The Diplomat: James Soong: The End of an (Authoritarian) Era in Taiwan

Amid the coverage of Tsai Ing-wen’s resounding victory and re-election as president of Taiwan last week, scant attention was given to political veteran James Soong’s showing. The former Chinese Nationalist Party (KMT) heavyweight finished a distant third place with just 4.25 of the vote. This represented a drop of more than 8.5 percent from his 2016 campaign, though an improvement on the dismal 2.77 percent he received in 2012. More tellingly, 2020 marked the first year Soong’s People First Party contested an election without winning a single seat in Taiwan’s Legislative Yuan.

Prior to the election, the 77-year-old Soong had promised that this would be his last bid for power. Given his status as a perennial loser in democratic process – he was also trounced in the 2006 Taipei mayoral election – the fulfillment of this pledge might seem long overdue.

During his tenure as director-general of the Government Information Office (1979-1984) and director of the KMT’s Bureau of Cultural Affairs Committee (1984), Soong waged a campaign of repression against hundreds of writers, journalists, publishers, and artists. He is said to have pursued and persecuted his targets with zeal. Prominent on his resume is the crackdown against Formosa Magazine and Tangwai leaders in the aftermath of the Kaohsiung Incident of 1979.

He also famously stripped Associated Press reporter Tina Chou of her credentials over the reporting of the autopsy of Carnegie Mellon assistant professor Chen Wen-chen.
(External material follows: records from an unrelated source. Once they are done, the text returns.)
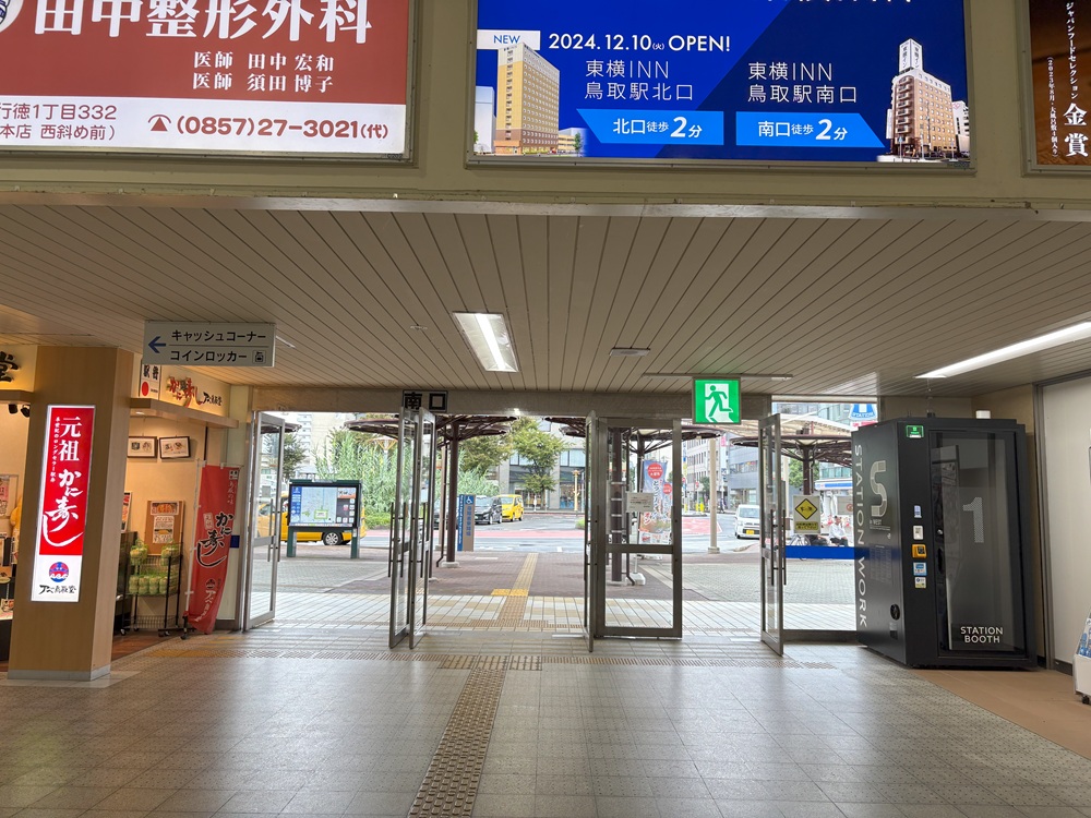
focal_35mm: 26
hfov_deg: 67.3
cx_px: 546
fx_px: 819
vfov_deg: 53.1
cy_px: 409
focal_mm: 5.96
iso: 32
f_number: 1.6
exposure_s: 1/130
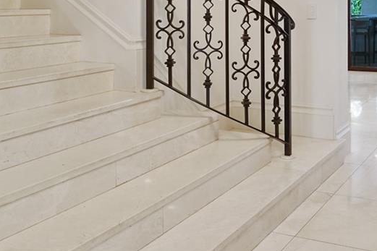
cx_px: 323
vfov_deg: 28.7
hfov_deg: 42.5
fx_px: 450
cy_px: -14
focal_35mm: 43
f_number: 7.1
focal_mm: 14
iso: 100
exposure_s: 1/10
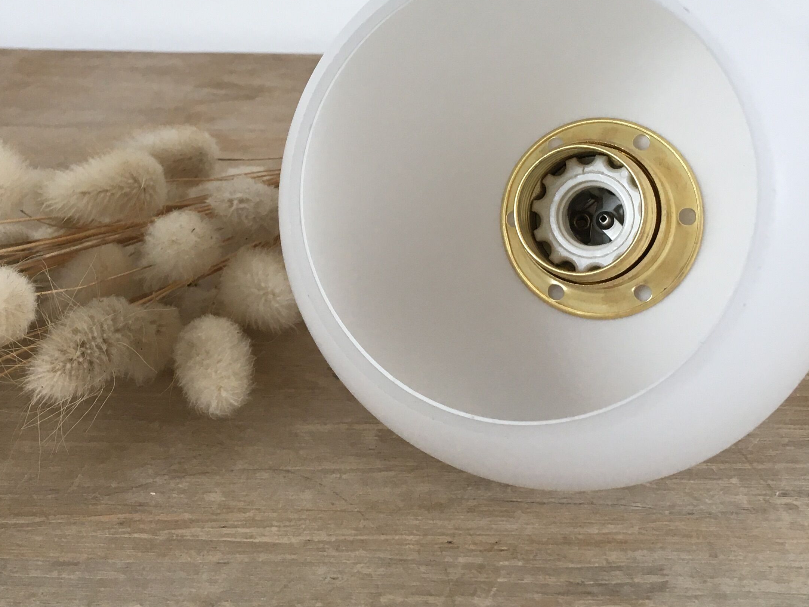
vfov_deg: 26.7
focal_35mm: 54
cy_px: 165
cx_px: 356
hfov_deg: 35.5
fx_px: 1262
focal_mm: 4.15
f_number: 2.2
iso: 32
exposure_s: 1/33
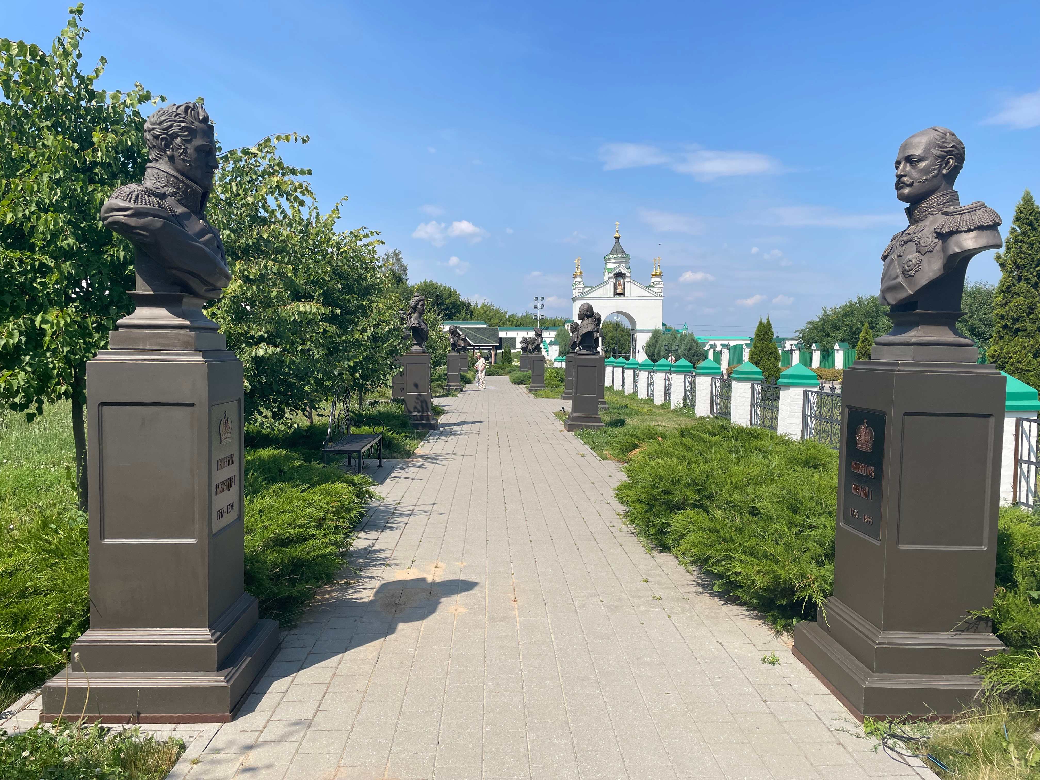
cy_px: 390
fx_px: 781
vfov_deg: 53.1
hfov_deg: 67.3
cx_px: 520
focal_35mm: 26
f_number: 1.6
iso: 32
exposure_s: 1/3731
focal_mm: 4.2
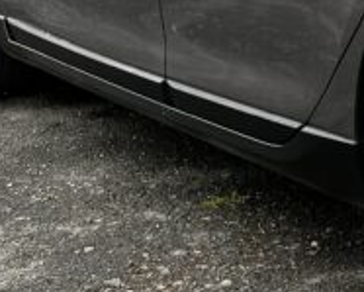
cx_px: 630
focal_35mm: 109
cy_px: -57
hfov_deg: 15.4
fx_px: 1175
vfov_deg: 13.7
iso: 50
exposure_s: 1/466
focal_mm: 5.7
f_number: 1.5
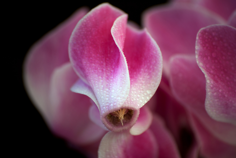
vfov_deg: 4.6
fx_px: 1969
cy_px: 79
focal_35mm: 300
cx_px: 118
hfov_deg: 6.9
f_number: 5.6
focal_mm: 200
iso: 200
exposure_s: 1/500
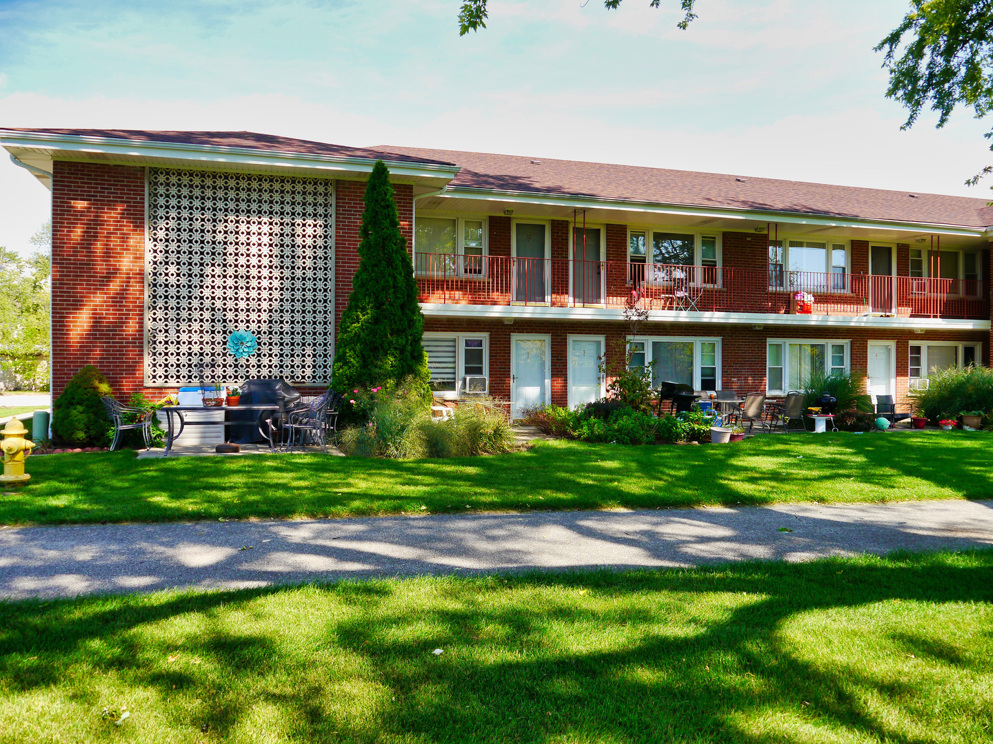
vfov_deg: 49.7
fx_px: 803
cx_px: 496
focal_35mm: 28
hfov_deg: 63.4
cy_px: 372
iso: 160
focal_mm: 14
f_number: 5.6
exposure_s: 1/250
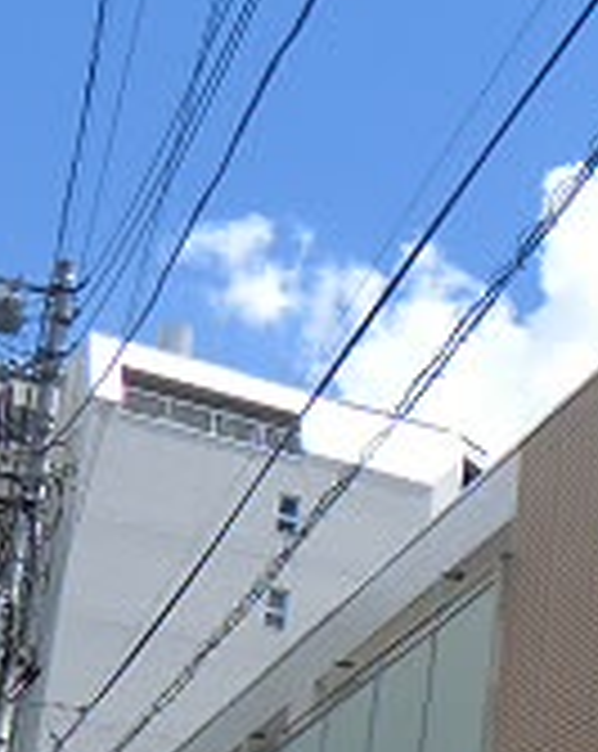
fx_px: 1997
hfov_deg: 14.4
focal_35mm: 90
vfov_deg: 20.7
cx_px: 1165
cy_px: 738
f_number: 3.2
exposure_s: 1/800
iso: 64
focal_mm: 4.3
One of Chen’s most prominent actions was to draw attention to the “professional students” – a euphemism for KMT spies – who were alleged to be present across campuses in the United States and elsewhere. While these claims are now known to be true, as GIO head, Soong poured scorn on them. Interestingly, former President Ma Ying-jeou was one of those accused of being a stooge. Specifically, there were accusations that he had taken photographs of Chen and eventual Vice President Annette Lu, among others, at pro-independence events.

For those who did not experience it, it is hard to convey the tinder-box levels of volatility that permeated Taiwan’s sociopolitical fabric at that time. Yet, far from attempting to mollify their irate supporters, Soong, Lien, and other Pan-Blue politicians actively encouraged the excesses. Several PFP lawmakers called for Chen’s murder – one of them on the floor of the legislature.

Asked to condemn these threats, Soong stonewalled. Lien went further, asserting that people would have the right to kill Chen if legal action failed. One should bear in mind that these men were key figures in a regime that had had Chen imprisoned on libel charges in 1986. As a close associate of the plaintiff, the academic and Pan-Blue politician Elmer Fung, Soong was said to have been instrumental in securing Chen’s conviction. In light of this history, these words could have been seen as more than empty bluster. At the very least, they were grossly irresponsible.

The protests continued for weeks, and the Pan-Blues’ final lawsuit to have the election results annulled was only rejected by the Taiwan High Court more than nine months after the election.

“By taking up these themes in its post-election demonstrations and declarations, the [Pan-Blue] Alliance and in particular Soong showed that these abuses were part of a deliberate tactic to assimilate Chen to a dangerous dictator,” writes Frank Muyard, assistant professor of  at Taiwan’s National Central University. “Thus, the KMT and the PFP were purported to be the real democratic parties fighting for the people, and the DPP the dictatorial party. The success of this tactic rested on a particular conception of democracy dominant among Pan-Blue supporters, in part linked to their feeling of having had power stolen from them by Chen Shui-bian in 2000.”

In their study of the social psychology of the 2004 elections, Olwen Bedford and Kwang-kuo Hwang make a related point about the KMT’s inability to demonstrate social responsibility in accepting defeat or to at least “play by the rules” in (initially) pursuing legal redress rather than mob violence: “There is little precedent within the KMT for rule-of-law thinking or democratic procedures as the party has largely retained a highly bureaucratic traditional top-down power structure in which subordinates have the habit of doing only what they are told to do and discussion of alternate viewpoints is discouraged.” Bedford and Hwang point out that Pan-Blue supporters who objected to the course being pursued were branded “wimps [who] should leave the party.”

This neatly captures the warped logic of the KMT old guard. It explains how a man like Soong, who thrived under an autocratic system of government, can play the victim, cast democratically elected presidents as tyrants, and hold forth on democratic values, as he has done in each election he has been involved in.

On January 11, hours after voters had once again overwhelmingly rejected him, Soong appeared to flip-flop on whether this was his last hurrah. Demonstrating the kind of nonpartisan attitude that does Taiwan proud, Tsai has twice appointed Soong her envoy to the APEC summit, so it’s not impossible that he still has some role to play.